Sono molti, a nostro avviso, gli aspetti interessanti del film. Per prima cosa evidenziamo il coraggio di Gianni Amelio nel proporre un film sull’handicap, liberamente tratto dal libro di Giuseppe Pontiggia, “Nati due volte”. Il dolore fisico innocente è il grande protagonista dei lunghi 105 minuti di proiezione: le scene iniziali di Paolo che con andatura incerta cammina sul treno, i primi piani sui suoi occhi strabici, il suo stentato parlare, le sedute di terapia sotto l’incalzare degli ordini in tedesco della fisioterapista, la festa dell’ospedale tra bambini ed adulti con i più diversi handicap fisici…un panorama impietoso della condizione umana, descritta fin nelle pieghe più nascoste e in genere censurate, senza sbavature sentimentali.
I dialoghi asciutti, il montaggio calmo e pacato vogliono quasi essere espressivi di uno sguardo discreto eppure lucido ed acuto, senza false consolazioni.
Ma è proprio questo, a nostro avviso, il punto carente del film, quel suo profondo mancare di reale consolazione, un film che non sa dare la misura e la vera passione che la sofferenza ha.
La sofferenza non ha mai alcun riferimento metafisico, tutto è giocato nello stretto cerchio di un determinismo cieco, una materia che cerca redenzione con le sue sole forze.
A questo punto, ci chiediamo: quanto la paternità umana può reggere tanto non senso, tanta follia, tanto crudele sofferenza?
Risulta quindi evidente il secondo file rouge di Amelio: la paternità.
Gianni si riporta a casa quel figlio abbandonato in sala parto mentre la madre moriva, ma chi e cosa darà forza a quel giovane uomo per mantenere nel tempo quello slancio di affetto e di dedizione? A cosa si aggrapperà nei momenti di più acuta follia del figlio, quando ancora ripeterà come ossessionante ritornello il suo nome e l’indirizzo?

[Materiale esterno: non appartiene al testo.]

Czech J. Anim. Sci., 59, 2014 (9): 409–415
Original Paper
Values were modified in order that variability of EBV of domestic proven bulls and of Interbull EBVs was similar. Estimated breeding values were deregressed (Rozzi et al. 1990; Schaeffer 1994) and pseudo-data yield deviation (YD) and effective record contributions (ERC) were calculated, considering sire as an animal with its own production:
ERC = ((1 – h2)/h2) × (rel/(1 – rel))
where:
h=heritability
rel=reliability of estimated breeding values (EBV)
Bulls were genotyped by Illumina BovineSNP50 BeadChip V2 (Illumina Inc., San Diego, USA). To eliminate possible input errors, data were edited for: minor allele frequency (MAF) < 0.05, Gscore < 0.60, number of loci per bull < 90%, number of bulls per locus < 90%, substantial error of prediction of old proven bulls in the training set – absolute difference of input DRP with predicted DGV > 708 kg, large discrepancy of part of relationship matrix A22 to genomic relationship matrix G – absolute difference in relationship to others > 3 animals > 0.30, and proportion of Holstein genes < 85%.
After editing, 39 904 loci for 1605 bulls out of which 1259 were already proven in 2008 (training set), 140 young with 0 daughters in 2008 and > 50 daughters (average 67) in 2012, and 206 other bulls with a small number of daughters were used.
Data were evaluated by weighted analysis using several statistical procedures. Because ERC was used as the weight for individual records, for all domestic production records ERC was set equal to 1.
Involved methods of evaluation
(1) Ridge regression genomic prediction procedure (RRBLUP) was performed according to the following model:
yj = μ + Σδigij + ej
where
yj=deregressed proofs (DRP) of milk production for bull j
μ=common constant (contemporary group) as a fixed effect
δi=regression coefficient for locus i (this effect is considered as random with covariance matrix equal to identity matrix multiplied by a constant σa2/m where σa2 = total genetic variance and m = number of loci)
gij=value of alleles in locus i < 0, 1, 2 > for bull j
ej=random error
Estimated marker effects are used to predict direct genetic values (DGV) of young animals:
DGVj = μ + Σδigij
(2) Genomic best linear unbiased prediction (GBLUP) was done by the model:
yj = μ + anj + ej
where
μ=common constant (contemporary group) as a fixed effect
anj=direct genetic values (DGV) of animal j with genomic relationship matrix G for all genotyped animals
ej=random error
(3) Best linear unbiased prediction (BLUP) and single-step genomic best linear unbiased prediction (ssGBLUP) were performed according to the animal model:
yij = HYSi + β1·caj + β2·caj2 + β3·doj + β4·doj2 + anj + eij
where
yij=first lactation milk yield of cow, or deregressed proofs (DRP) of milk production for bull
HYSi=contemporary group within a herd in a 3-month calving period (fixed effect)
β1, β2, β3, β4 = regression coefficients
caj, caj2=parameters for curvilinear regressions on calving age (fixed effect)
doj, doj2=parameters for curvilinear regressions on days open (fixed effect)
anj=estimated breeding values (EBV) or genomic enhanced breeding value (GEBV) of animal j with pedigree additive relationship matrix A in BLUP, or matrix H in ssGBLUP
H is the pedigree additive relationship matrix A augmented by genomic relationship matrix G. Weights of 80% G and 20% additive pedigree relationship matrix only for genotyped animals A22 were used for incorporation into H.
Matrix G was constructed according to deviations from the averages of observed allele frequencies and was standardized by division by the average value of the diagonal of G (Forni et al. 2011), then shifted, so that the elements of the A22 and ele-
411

Ci sembra manchino nel film solide ed adeguate ragioni per fondare una paternità così impegnativa e così latitante ai giorni nostri.
Ma questo suscita in noi il desiderio di fare con Amelio un ulteriore tratto di strada, fino a rinvenire insieme, se possibile, a partire da un’esperienza di grazia, un nuovo livello di realtà atto a dischiudere un ragionevole approdo di senso.
Alla fine della proiezione, uscendo da una sala semi-vuota, con un certo vuoto nell’animo per lo spettacolo di una sofferenza senza significato e di una desiderio paterno tanto velleitario quanto impossibile, abbiamo pensato che Amelio, e noi stessi in fondo, siamo come Paolo: gravemente spastici, abbandonati in tenera età…la salvezza nostra (e che ahimè il film non sa suggerire) è quella di rendercene conto e quindi cercare chi può guarirci e nello stesso tempo farci sentire figli, amati, riconosciuti, sostenuti.